Native predators have already been linked to python deaths: a USGS study documented cottonmouths and American alligators feeding on juvenile pythons, and earlier research captured a bobcat removing and devouring python eggs on camera in a 2022 Ecology and Evolution paper. Together, those findings suggest pythons are increasingly folded into local food webs, even if scientists caution that these predator encounters by themselves will not wipe out the invasive population.

What This Does, And Does Not, Mean For Management

Researchers point out that vultures are likely to target eggs only when nests are left unguarded, while female pythons normally coil around their clutch, thermoregulate, and defend the eggs during incubation. Female pythons can lay roughly 50 to 100 eggs and typically nest in late spring, with hatchlings emerging in July and August. Wildlife agencies still focus on removing breeding females and their eggs: the Florida Fish and Wildlife Conservation Commission runs contractor removal programs and the Python Action Team to locate nests, break up reproduction, and reduce hatch success.

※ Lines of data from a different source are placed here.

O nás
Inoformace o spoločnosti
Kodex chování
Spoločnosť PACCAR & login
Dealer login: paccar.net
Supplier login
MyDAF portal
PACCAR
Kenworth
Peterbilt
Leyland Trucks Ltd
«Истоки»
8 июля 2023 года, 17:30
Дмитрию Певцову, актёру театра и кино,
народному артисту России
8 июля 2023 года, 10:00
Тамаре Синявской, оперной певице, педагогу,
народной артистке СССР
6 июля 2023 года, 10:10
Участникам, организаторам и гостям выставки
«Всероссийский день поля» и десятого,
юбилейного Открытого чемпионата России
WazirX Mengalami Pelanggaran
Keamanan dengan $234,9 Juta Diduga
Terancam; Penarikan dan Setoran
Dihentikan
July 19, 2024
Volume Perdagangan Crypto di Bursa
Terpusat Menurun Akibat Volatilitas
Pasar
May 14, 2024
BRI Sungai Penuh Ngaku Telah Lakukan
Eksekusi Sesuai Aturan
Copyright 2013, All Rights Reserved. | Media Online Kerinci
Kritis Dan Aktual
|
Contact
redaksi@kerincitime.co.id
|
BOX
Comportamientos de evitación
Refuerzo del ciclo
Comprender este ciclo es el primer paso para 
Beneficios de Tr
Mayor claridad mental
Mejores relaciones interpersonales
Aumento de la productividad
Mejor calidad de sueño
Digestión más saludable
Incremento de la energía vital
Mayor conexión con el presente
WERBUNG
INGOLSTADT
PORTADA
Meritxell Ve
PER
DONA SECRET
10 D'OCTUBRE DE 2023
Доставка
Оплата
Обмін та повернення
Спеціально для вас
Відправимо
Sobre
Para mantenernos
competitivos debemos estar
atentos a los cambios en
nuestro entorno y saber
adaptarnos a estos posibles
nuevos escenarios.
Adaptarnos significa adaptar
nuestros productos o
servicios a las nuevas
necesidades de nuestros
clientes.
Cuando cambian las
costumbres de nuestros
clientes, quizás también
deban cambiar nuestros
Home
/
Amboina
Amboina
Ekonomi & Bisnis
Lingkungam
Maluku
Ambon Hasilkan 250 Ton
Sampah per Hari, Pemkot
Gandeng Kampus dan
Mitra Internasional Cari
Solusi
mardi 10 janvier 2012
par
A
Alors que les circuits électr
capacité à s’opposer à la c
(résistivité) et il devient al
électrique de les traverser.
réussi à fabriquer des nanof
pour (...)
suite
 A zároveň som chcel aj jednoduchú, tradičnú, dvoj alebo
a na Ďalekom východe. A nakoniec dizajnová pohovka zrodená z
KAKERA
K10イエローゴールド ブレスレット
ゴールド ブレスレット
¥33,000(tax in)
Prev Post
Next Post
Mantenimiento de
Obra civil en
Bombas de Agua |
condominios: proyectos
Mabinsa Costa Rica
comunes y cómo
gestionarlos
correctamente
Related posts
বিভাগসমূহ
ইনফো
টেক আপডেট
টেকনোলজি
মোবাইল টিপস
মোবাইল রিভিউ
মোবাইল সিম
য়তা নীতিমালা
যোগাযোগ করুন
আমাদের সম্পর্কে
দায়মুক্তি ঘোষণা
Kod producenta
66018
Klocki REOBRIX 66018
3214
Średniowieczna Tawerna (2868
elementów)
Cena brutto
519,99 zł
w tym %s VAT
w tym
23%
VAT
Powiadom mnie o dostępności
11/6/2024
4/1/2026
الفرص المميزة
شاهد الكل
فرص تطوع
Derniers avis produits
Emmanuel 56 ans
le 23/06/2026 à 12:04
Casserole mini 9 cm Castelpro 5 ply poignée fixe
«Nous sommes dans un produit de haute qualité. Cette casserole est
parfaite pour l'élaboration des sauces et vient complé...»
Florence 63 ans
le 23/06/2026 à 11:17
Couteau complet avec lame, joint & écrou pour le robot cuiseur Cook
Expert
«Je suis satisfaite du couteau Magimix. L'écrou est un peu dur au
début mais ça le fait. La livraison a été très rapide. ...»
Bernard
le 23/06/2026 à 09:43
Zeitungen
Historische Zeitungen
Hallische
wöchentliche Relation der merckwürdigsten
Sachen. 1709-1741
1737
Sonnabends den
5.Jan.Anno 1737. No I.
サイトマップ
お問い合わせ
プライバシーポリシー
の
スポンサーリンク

What Scientists Are Watching Next

Biologists following pythons with radio telemetry say they will keep watching to see whether avian egg raids have any measurable effect on hatch rates as this nesting and hatching season plays out. The UF telemetry project has expanded its scout snake work in recent seasons to sharpen detection and removal of breeding females and their nests, researchers told UF/IFAS.

For now, vultures are an unexpected footnote in the Everglades' long fight with invasive pythons: one more pressure on nests that managers can either pair with targeted removals or simply log as part of a broader, years-long control push. Scientists say systematic monitoring, not wishful thinking about scavengers, will ultimately determine whether birds make any real dent in python reproduction.